Gold's high in rupees bodes ill

Published
By Shuchita Kapur

Lacklustre physical demand in India, the world’s largest consumer of gold, can limit the upside in prices of the yellow metal, a Dubai-based analyst said yesterday.

Last week, gold hit an all-time high in Indian rupees owing to the metal’s steady decline in the Asian currency against the dollar.
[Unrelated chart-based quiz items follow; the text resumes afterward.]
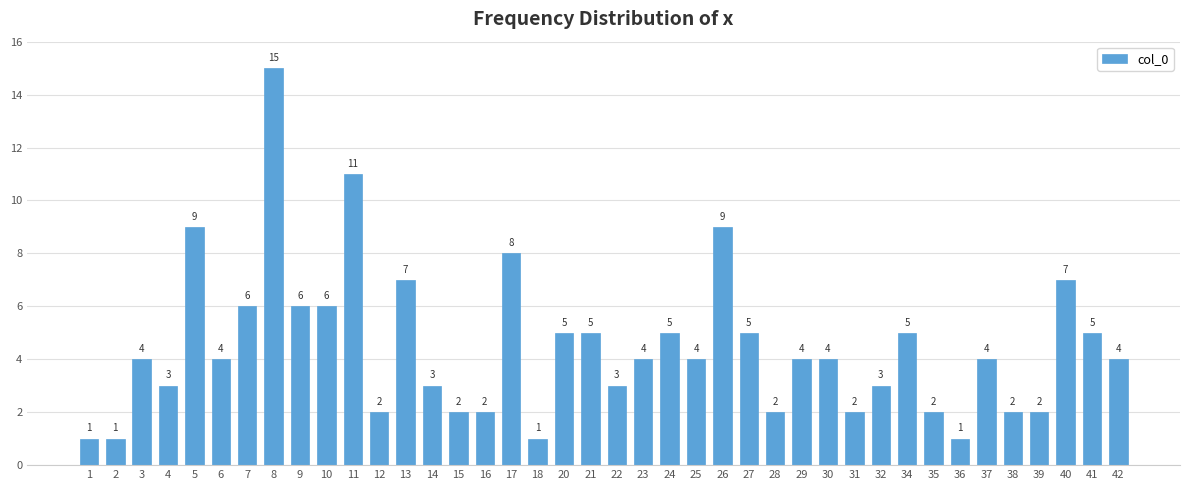

Where is the data nearest to the value 8?

17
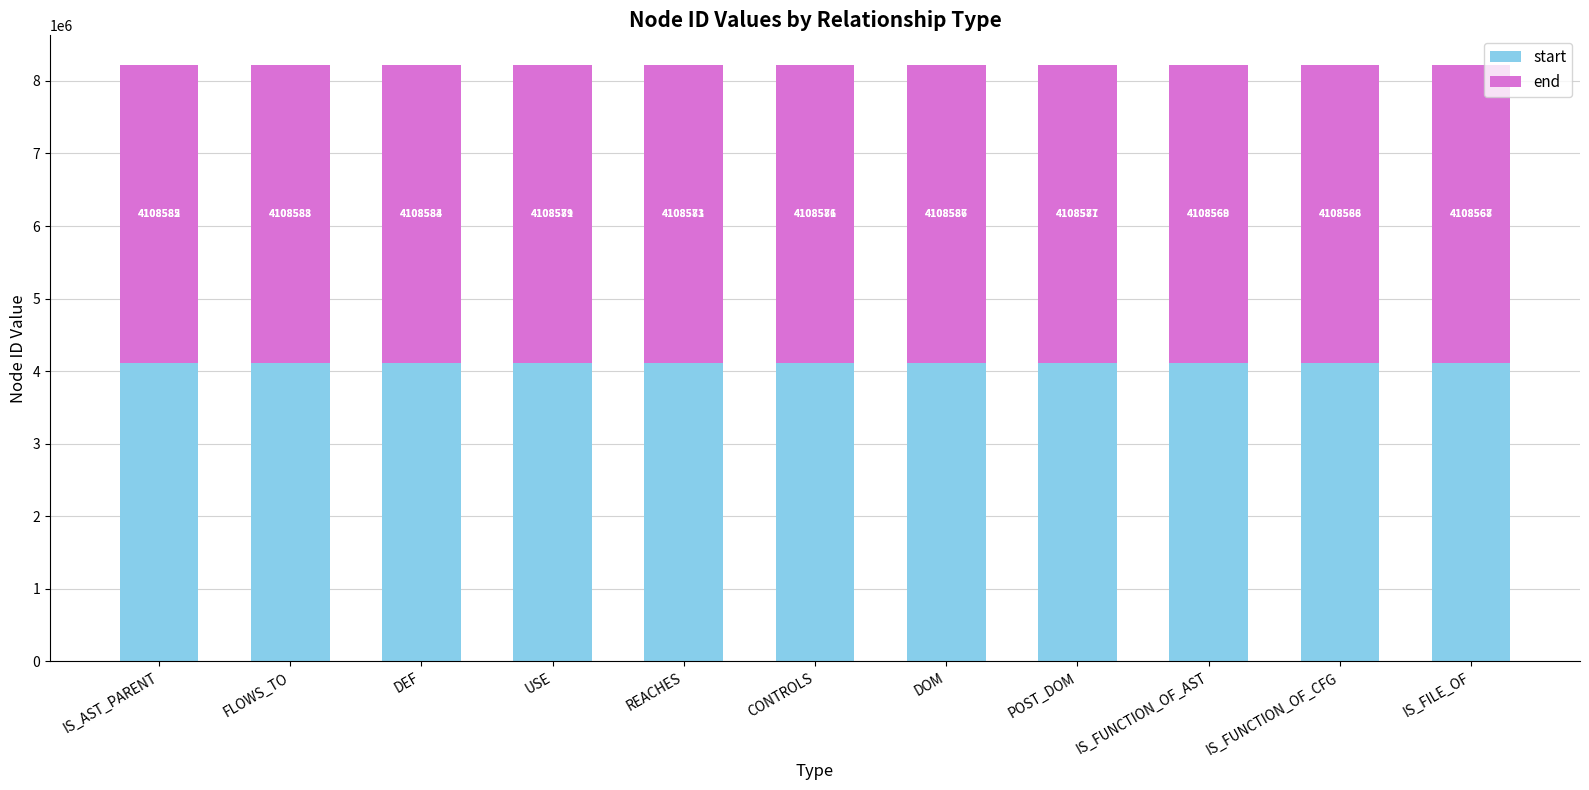

What is the difference between the second highest and second lowest values in the start series?

18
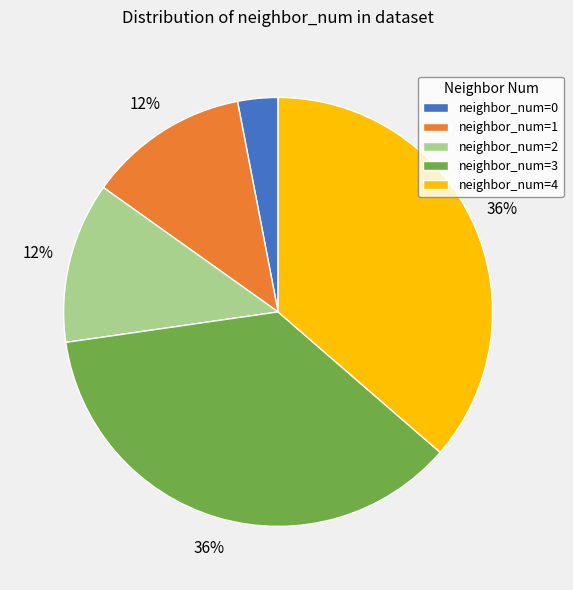

The neighbor_num=4 slice represents 36% of the pie. True or false?

True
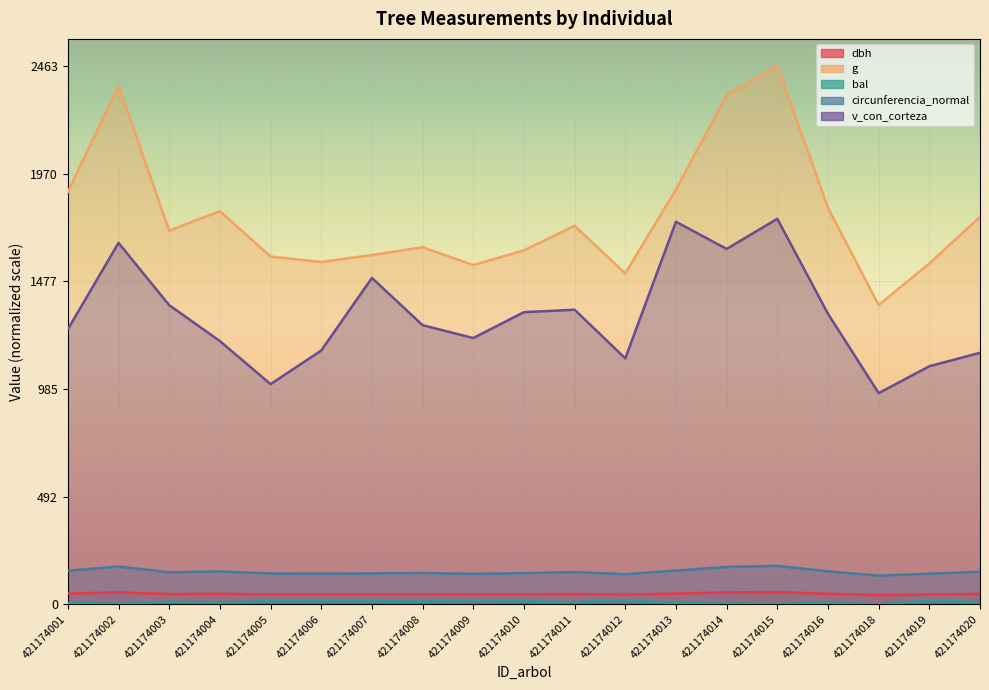

Which series has the largest range (max minus min)?

g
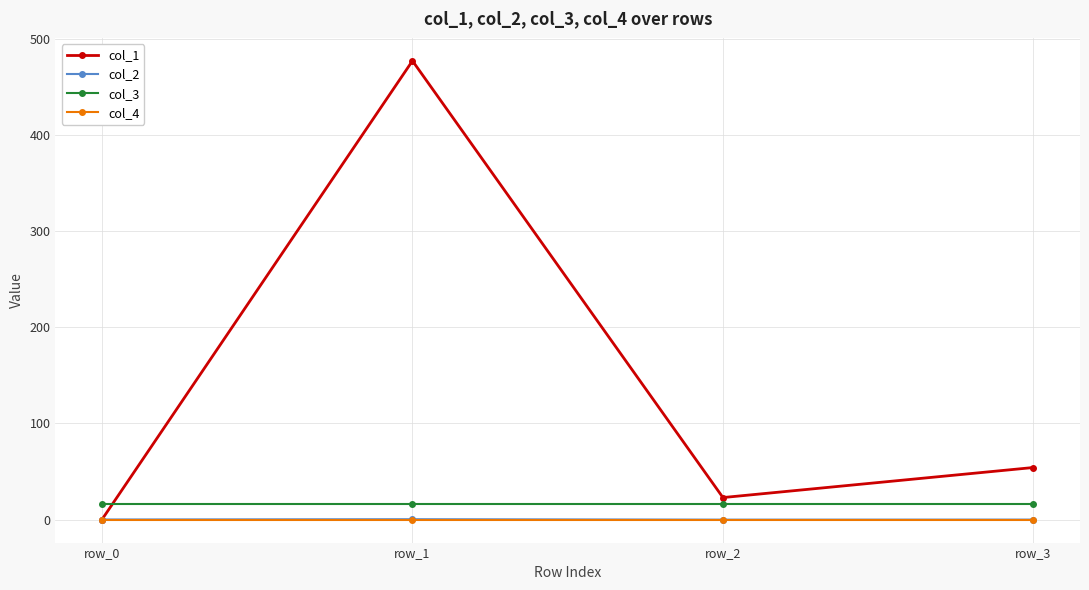

How many times do col_3 and col_1 cross each other?

1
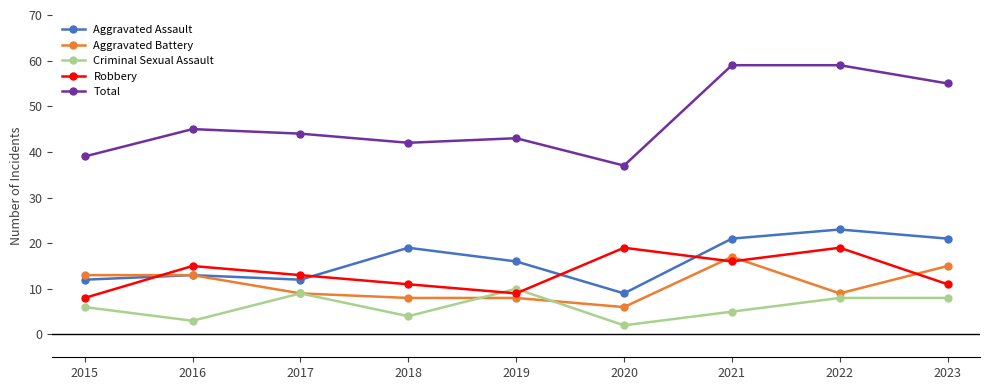

At how many categories does at least one series exceed 20?

9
The year 2011 has seen gold surge more than 40 per cent in Indian rupee terms while it has gone up just 20 per cent in dollar terms, making it much more expensive for consumers in India, the world’s largest gold market.

“The market does still see continued buying from institutional sources while the gold price in some currencies is at or close to the all-time high (India),” Gerhard Schubert, Head of Precious Metals at Dubai-based Emirates NBD said yesterday in the bank’s weekly precious metals report.

“This could potentially slow the market down until physical buying resumes on these elevated price levels,” said Schubert, who is ‘slightly bullish’ on gold for the next week, and sees support at $1,700 and $1,670 an ounce levels, while expects resistance at $1,730 and $1,765 per ounce levels.

Gold has gone up by almost 30 per cent in Indian rupee terms in the past six months, whereas it has gone up by a little over 11 per cent in dollar terms, restricting retail sales in India despite a wedding season currently underway in the country.

“I still expect the danger to be on the upside as the long liquidation has already taken place, and fresh buying would hit an empty market. The downside seems well supported all the way down to the mid $1,600 levels,” Schubert said.

While the Euro zone issues continue to underpin the current price levels, the wedding season demand in India will end by last week of December, and halt briefly for three weeks, before re-starting at the end of the next month. This will mean that even if the Indian rupee strengthens after a couple of weeks, it will not result in immediate physical demand for gold, and thus global prices may remain constrained by this fact.

Gold prices, therefore, are likely to trend sideways due to an uncertain global economy and a slowing growth engine in India, where the government cut growth forecasts to between 7.25 and 7.5 per cent for the next fiscal, down from over 9 per cent average growth that the country saw in the previous few years.

The yellow metal, on the other hand, has also lost some investment interest as it climbed down from its ‘safe haven’ status, following weeks of violent fluctuations in the metal after its flash fall in September this year.